*** SOURCE DATA ***
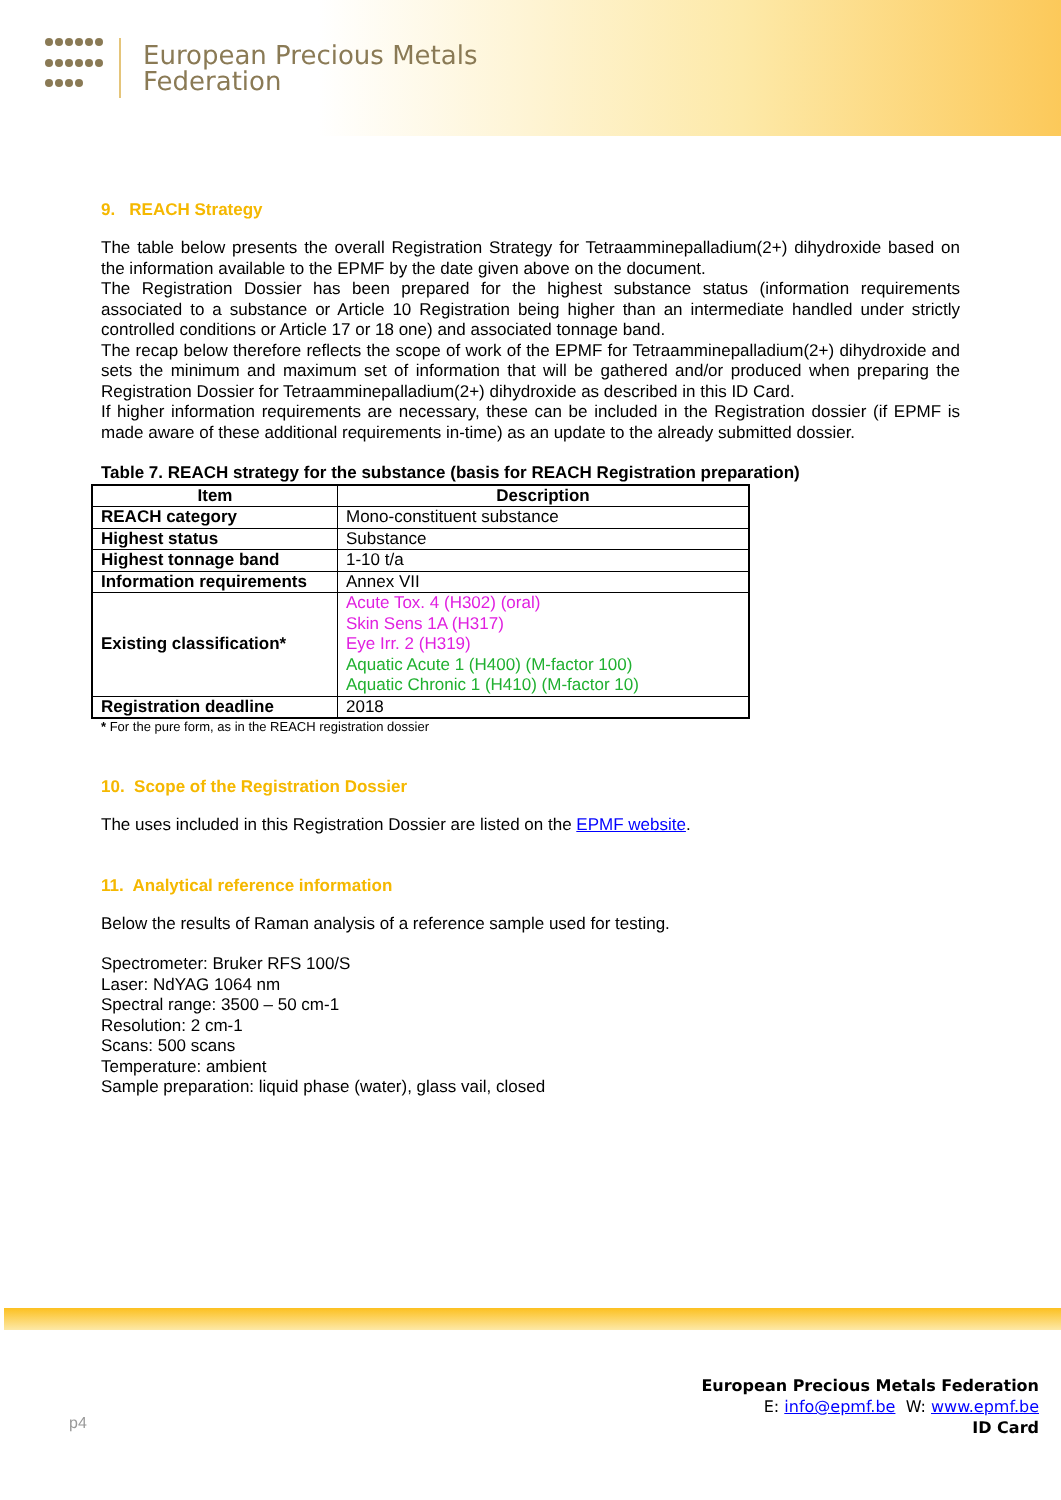European Precious Metals
Federation
9. REACH Strategy
The table below presents the overall Registration Strategy for Tetraamminepalladium(2+) dihydroxide based on the information available to the EPMF by the date given above on the document.
The Registration Dossier has been prepared for the highest substance status (information requirements associated to a substance or Article 10 Registration being higher than an intermediate handled under strictly controlled conditions or Article 17 or 18 one) and associated tonnage band.
The recap below therefore reflects the scope of work of the EPMF for Tetraamminepalladium(2+) dihydroxide and sets the minimum and maximum set of information that will be gathered and/or produced when preparing the Registration Dossier for Tetraamminepalladium(2+) dihydroxide as described in this ID Card.
If higher information requirements are necessary, these can be included in the Registration dossier (if EPMF is made aware of these additional requirements in-time) as an update to the already submitted dossier.
Table 7. REACH strategy for the substance (basis for REACH Registration preparation)
| Item | Description |
| --- | --- |
| REACH category | Mono-constituent substance |
| Highest status | Substance |
| Highest tonnage band | 1-10 t/a |
| Information requirements | Annex VII |
| Existing classification* | Acute Tox. 4 (H302) (oral) Skin Sens 1A (H317) Eye Irr. 2 (H319) Aquatic Acute 1 (H400) (M-factor 100) Aquatic Chronic 1 (H410) (M-factor 10) |
| Registration deadline | 2018 |
* For the pure form, as in the REACH registration dossier
10. Scope of the Registration Dossier
The uses included in this Registration Dossier are listed on the EPMF website.
11. Analytical reference information
Below the results of Raman analysis of a reference sample used for testing.
Spectrometer: Bruker RFS 100/S
Laser: NdYAG 1064 nm
Spectral range: 3500 – 50 cm-1
Resolution: 2 cm-1
Scans: 500 scans
Temperature: ambient
Sample preparation: liquid phase (water), glass vail, closed
p4
European Precious Metals Federation
E: info@epmf.be W: www.epmf.be
ID Card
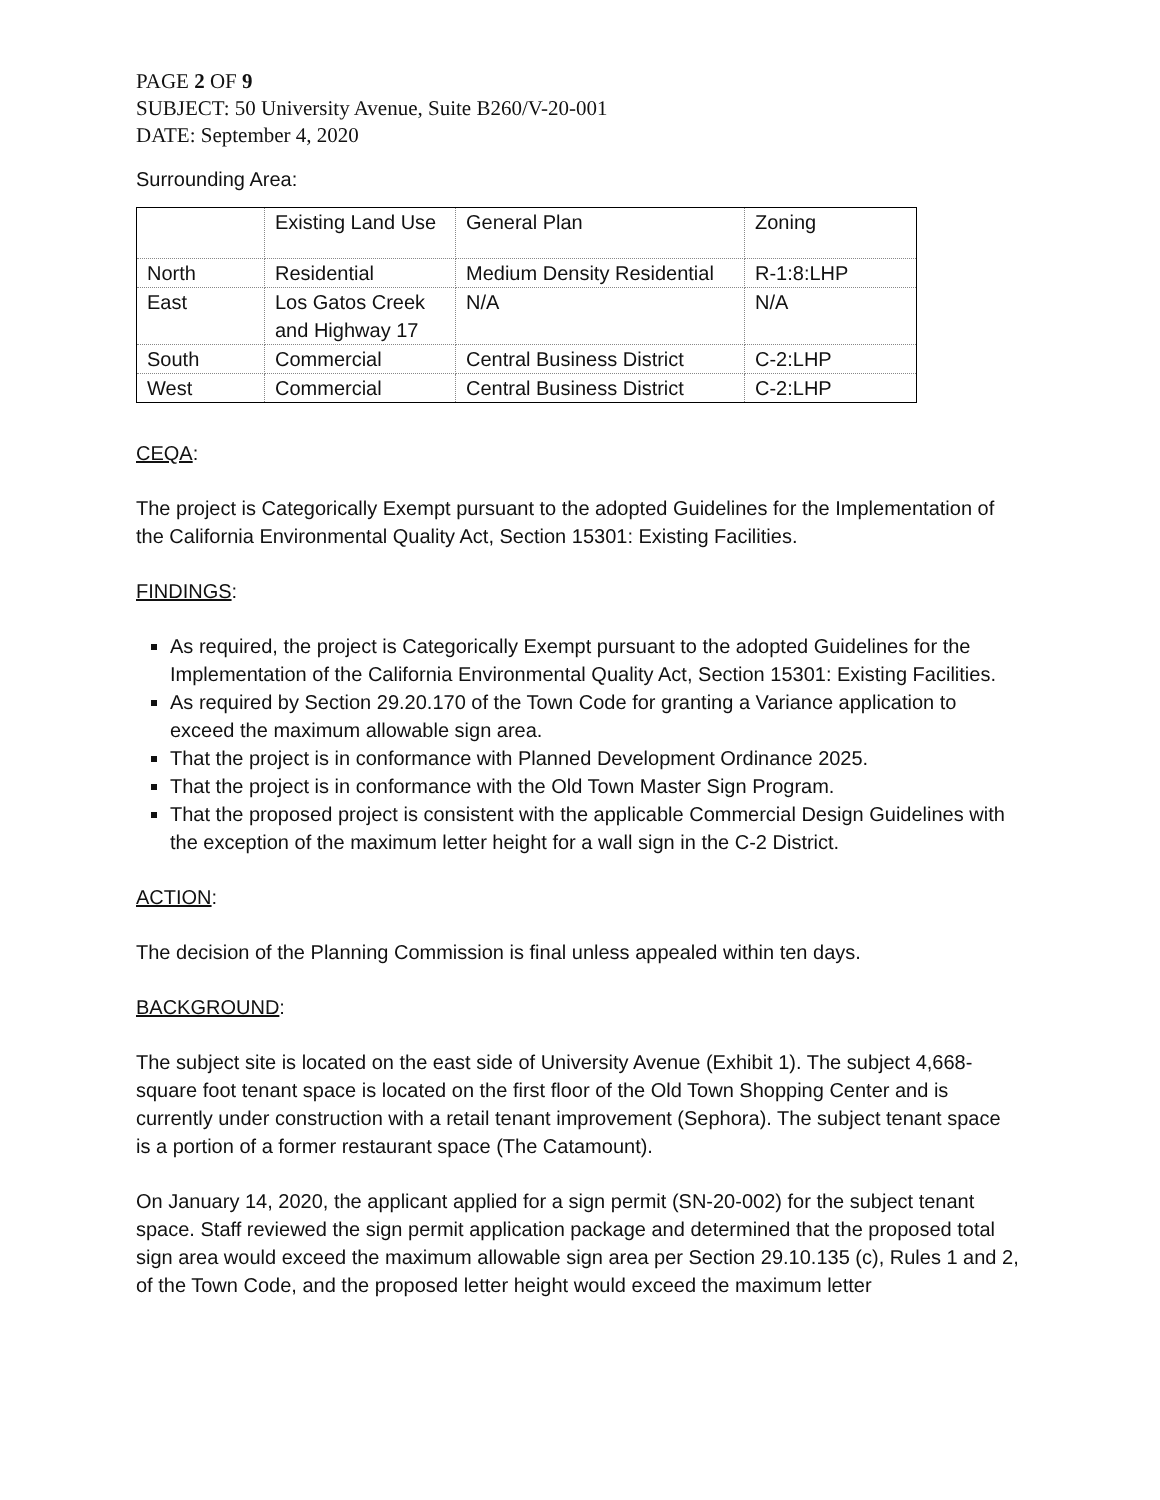PAGE 2 OF 9
SUBJECT: 50 University Avenue, Suite B260/V-20-001
DATE: September 4, 2020
Surrounding Area:
| | Existing Land Use | General Plan | Zoning |
| North | Residential | Medium Density Residential | R-1:8:LHP |
| East | Los Gatos Creek and Highway 17 | N/A | N/A |
| South | Commercial | Central Business District | C-2:LHP |
| West | Commercial | Central Business District | C-2:LHP |
CEQA:
The project is Categorically Exempt pursuant to the adopted Guidelines for the Implementation of the California Environmental Quality Act, Section 15301: Existing Facilities.
FINDINGS:
As required, the project is Categorically Exempt pursuant to the adopted Guidelines for the Implementation of the California Environmental Quality Act, Section 15301: Existing Facilities.
As required by Section 29.20.170 of the Town Code for granting a Variance application to exceed the maximum allowable sign area.
That the project is in conformance with Planned Development Ordinance 2025.
That the project is in conformance with the Old Town Master Sign Program.
That the proposed project is consistent with the applicable Commercial Design Guidelines with the exception of the maximum letter height for a wall sign in the C-2 District.
ACTION:
The decision of the Planning Commission is final unless appealed within ten days.
BACKGROUND:
The subject site is located on the east side of University Avenue (Exhibit 1). The subject 4,668-square foot tenant space is located on the first floor of the Old Town Shopping Center and is currently under construction with a retail tenant improvement (Sephora). The subject tenant space is a portion of a former restaurant space (The Catamount).
On January 14, 2020, the applicant applied for a sign permit (SN-20-002) for the subject tenant space. Staff reviewed the sign permit application package and determined that the proposed total sign area would exceed the maximum allowable sign area per Section 29.10.135 (c), Rules 1 and 2, of the Town Code, and the proposed letter height would exceed the maximum letter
*** End of SOURCE DATA ***
Pick out, from the lines above, every one that contains the string "Tetraamminepalladium".

| OUTPUT FOR THIS TASK |
The table below presents the overall Registration Strategy for Tetraamminepalladium(2+) dihydroxide based on the information available to the EPMF by the date given above on the document.
The recap below therefore reflects the scope of work of the EPMF for Tetraamminepalladium(2+) dihydroxide and sets the minimum and maximum set of information that will be gathered and/or produced when preparing the Registration Dossier for Tetraamminepalladium(2+) dihydroxide as described in this ID Card.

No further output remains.